論 考

木に登ったブタみたい

 自民党が「遊説活動ハンドブック」なるものを配布した。要は、メディアに突っ込まれるような失言をしないようにという注意マニュアルである。

 議員にとって国民に対する演説はいわば活動の華である。議員が、心を込めて語りかける。いわばもっとも人間味を伝える行為である。だから、本来、マニュアルは余計なお世話なのだけれど、人間味を伝えてはいるのだが、ダメな面を大いに押し出すものだから、仕方がない。

 しかし、箝口令マニュアルを作成するよりも、「なぜ失言するのか」「なにが問題なのか」について、きちんと検討するのが本筋である。

 大昔の話だが、わたしの組合が推薦している市議会議員が座長で、労働会館建設のための視察に出かけた。たまたまわたしもメンバーの1人であった。兵庫県から香川県までの短い旅のなかで、この議員が、事務局の市職員を丁稚の如くに無礼な扱いをする。

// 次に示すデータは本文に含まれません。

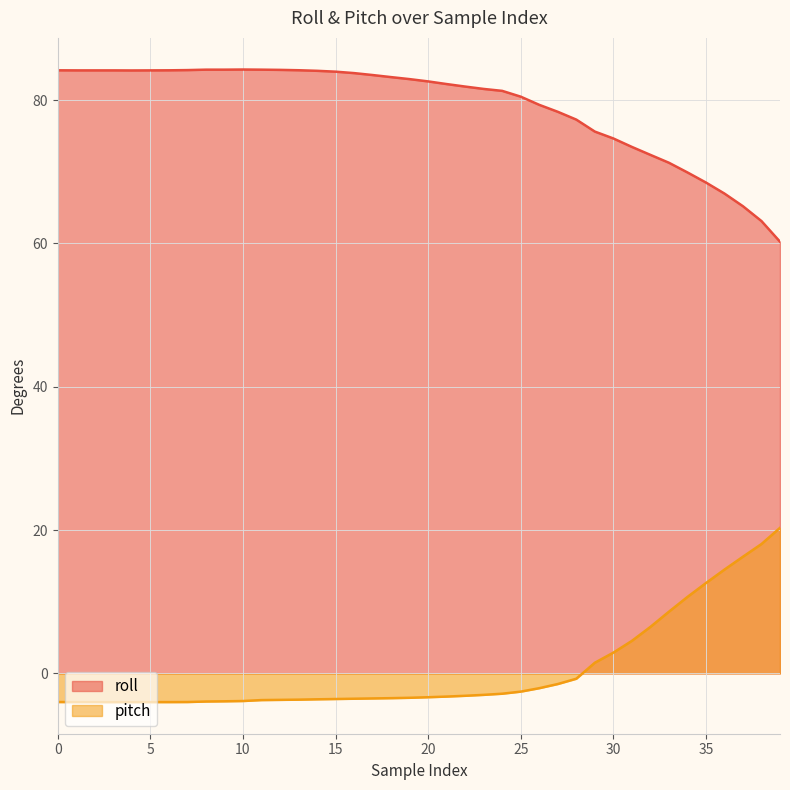

The value of pitch at 35 is 12.6. True or false?

True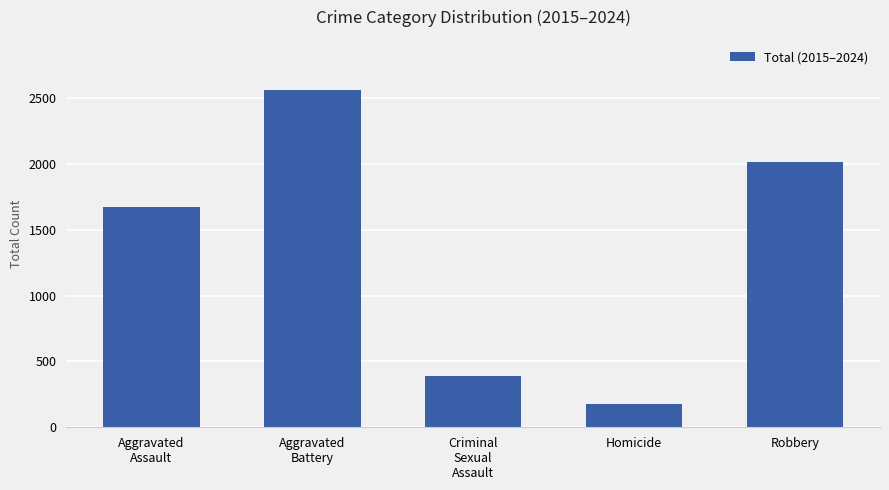

What is the average value?

1364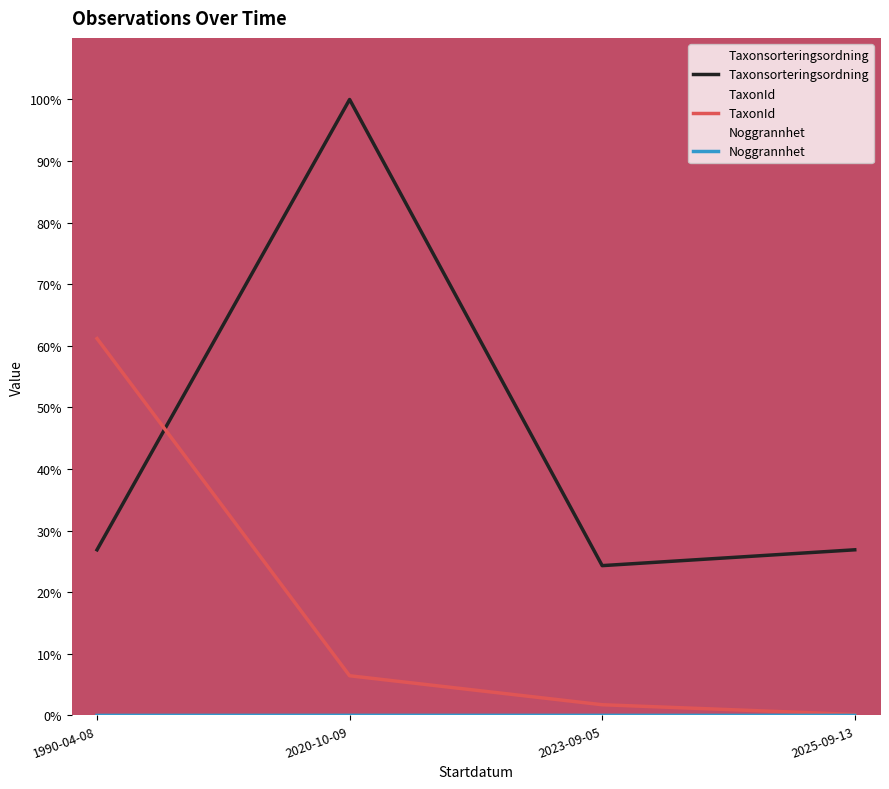

Which series has the largest total across all categories?

Taxonsorteringsordning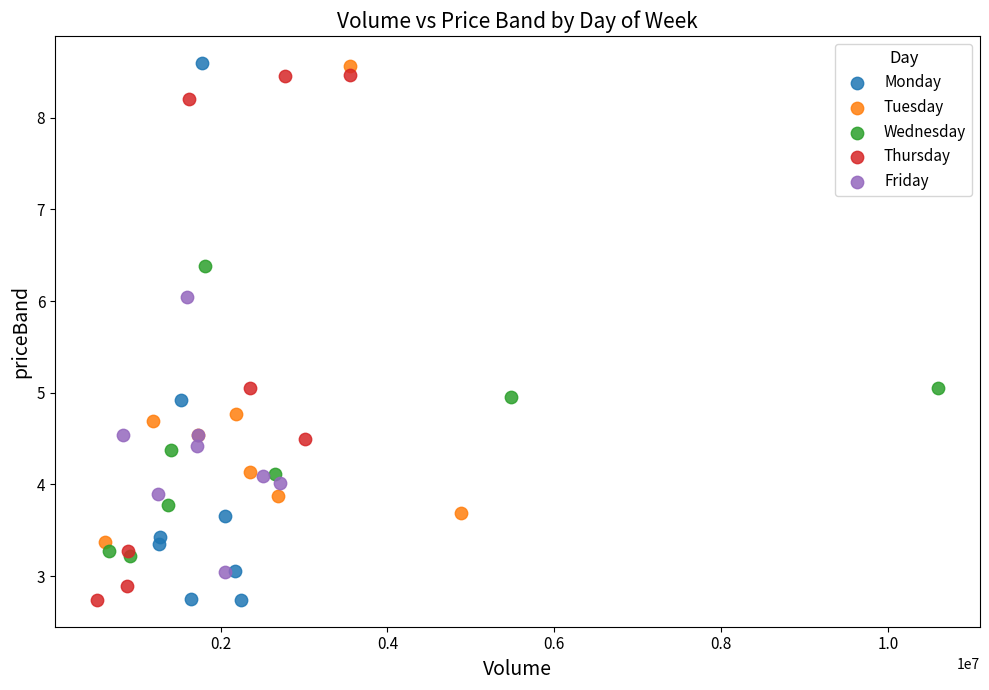

Which series has the widest spread of Y values?

Monday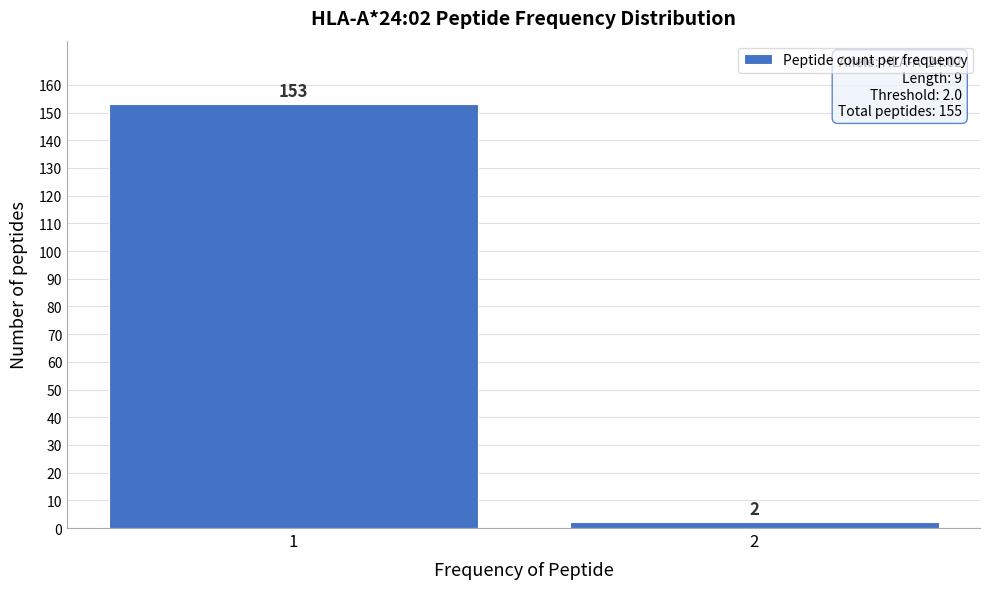

Reading left to right, what are all the values shown in this chart?

153	2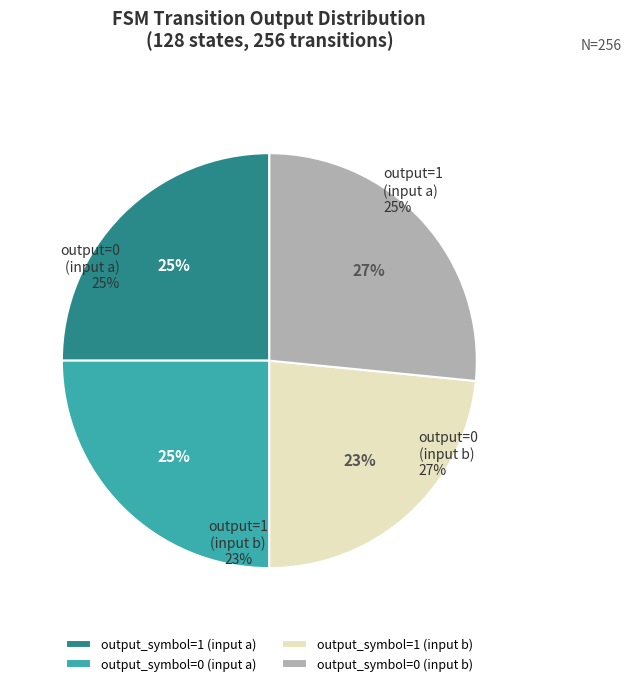

What is the total percentage of output_symbol=1 (input a) and output_symbol=0 (input b)?

51.6%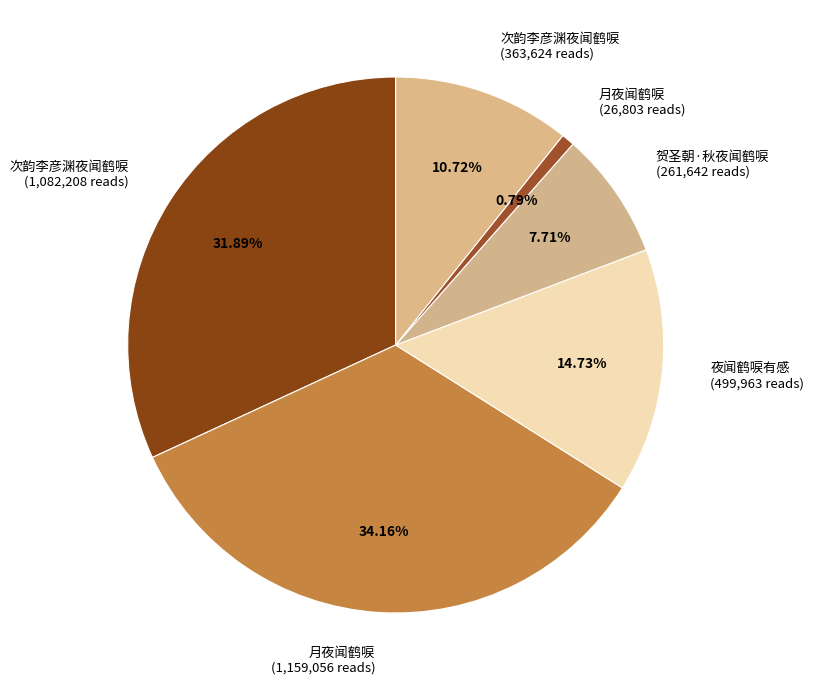

Rank the categories by value from highest to lowest.

月夜闻鹤唳 (1,159,056 reads), 次韵李彦渊夜闻鹤唳 (1,082,208 reads), 夜闻鹤唳有感 (499,963 reads), 次韵李彦渊夜闻鹤唳 (363,624 reads), 贺圣朝·秋夜闻鹤唳 (261,642 reads), 月夜闻鹤唳 (26,803 reads)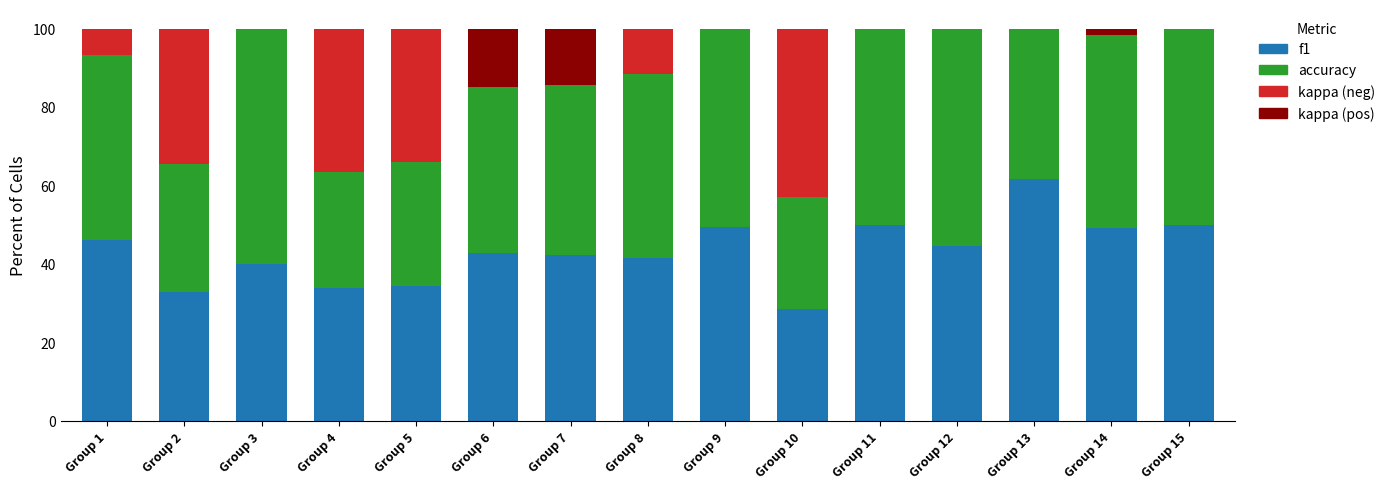

What is the total value across all series at Group 4?

100.0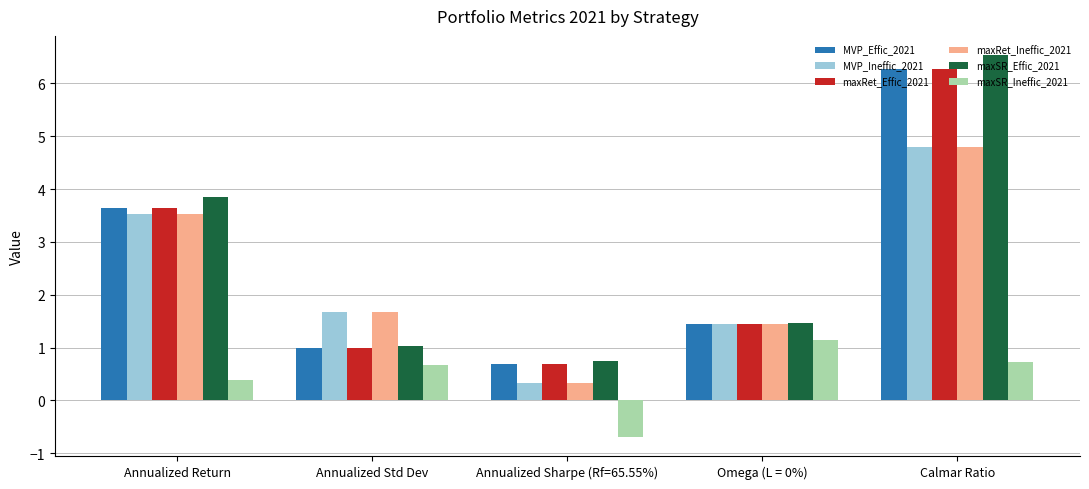

What is the total value across all series at Calmar Ratio?

29.4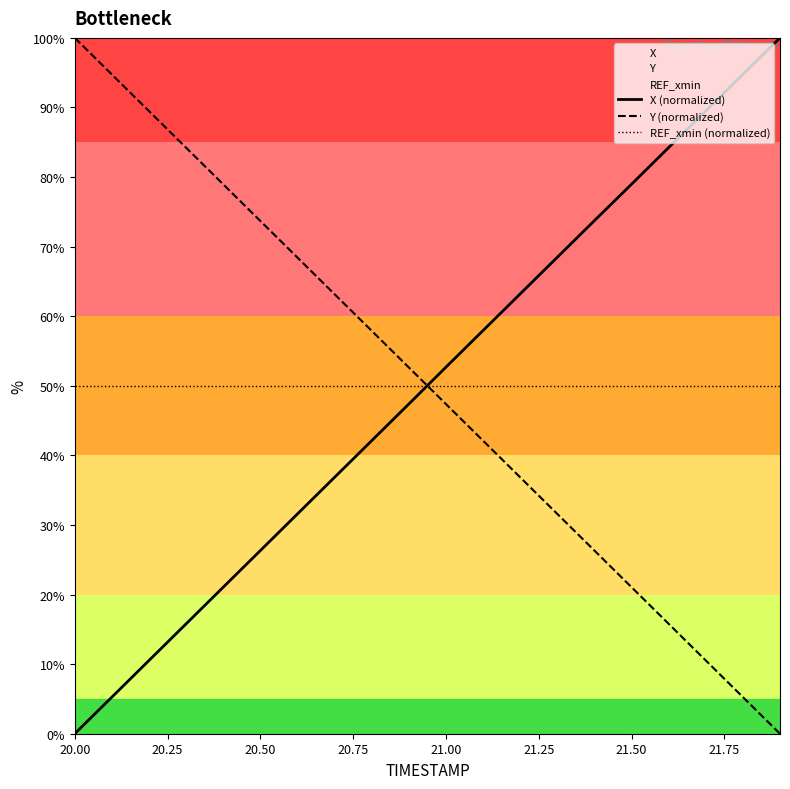

After their last crossing, which series has the higher values: REF_xmin (normalized) or Y (normalized)?

REF_xmin (normalized)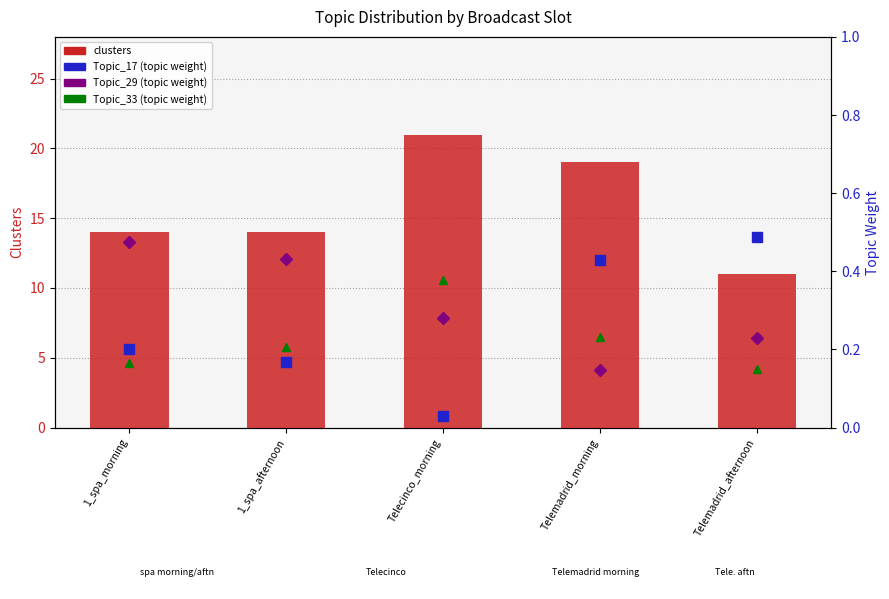

What is the maximum value for Topic_17?

0.5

 わたしは、「あなた、彼は召使じゃありませんよ。駅弁くらい自分で買いに行きなさい。こんな調子では次回は推薦しません」と抗議した。たちまち借りてきた猫になってしまった。言いたかないが、たかが市会議員である。議員がなんぼのものだと思っただけである。

 さて、昨今の議員さんはこんな方はおられないのであろうか。そうでなければ喜ばしいが、誤った選良意識も、失言・暴言の背景にありそうだ。